Instructions for the task. Beginning at the line containing "Noppies playsuit Nevis", repeat each line below exactly up to and including the line containing "сифоном Professional;универсальным монтажным". Do not repeat the pictures.
(Source material begins)
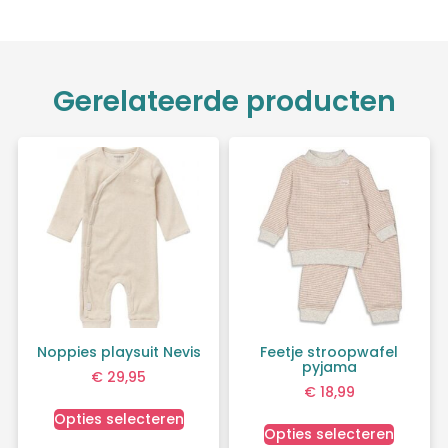
Gerelateerde producten
Noppies playsuit Nevis
Feetje stroopwafel
pyjama
€
29,95
€
18,99
Opties selecteren
Opties selecteren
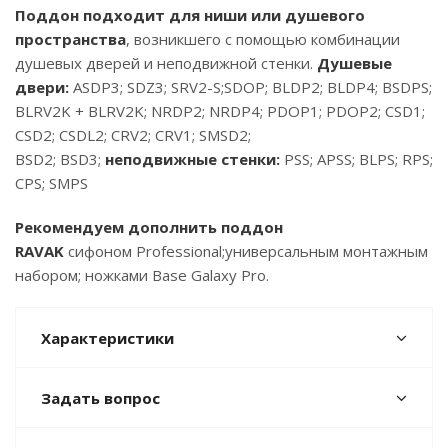
Поддон подходит для ниши или душевого
пространства
, возникшего с помощью комбинации
душевых дверей и неподвижной стенки.
Душевые
двери:
ASDP3; SDZ3; SRV2-S;SDOP; BLDP2; BLDP4; BSDPS;
BLRV2K + BLRV2K; NRDP2; NRDP4; PDOP1; PDOP2; CSD1;
CSD2; CSDL2; CRV2; CRV1; SMSD2;
BSD2; BSD3;
неподвижные стенки:
PSS; APSS; BLPS; RPS;
CPS; SMPS
Рекомендуем дополнить поддон
RAVAK
сифоном Professional;универсальным монтажным
набором; ножками Base Galaxy Pro.
Характеристики
Задать вопрос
(Source material ends)
Task answer.
Noppies playsuit Nevis
Feetje stroopwafel
pyjama
€
29,95
€
18,99
Opties selecteren
Opties selecteren
Поддон подходит для ниши или душевого
пространства
, возникшего с помощью комбинации
душевых дверей и неподвижной стенки.
Душевые
двери:
ASDP3; SDZ3; SRV2-S;SDOP; BLDP2; BLDP4; BSDPS;
BLRV2K + BLRV2K; NRDP2; NRDP4; PDOP1; PDOP2; CSD1;
CSD2; CSDL2; CRV2; CRV1; SMSD2;
BSD2; BSD3;
неподвижные стенки:
PSS; APSS; BLPS; RPS;
CPS; SMPS
Рекомендуем дополнить поддон
RAVAK
сифоном Professional;универсальным монтажным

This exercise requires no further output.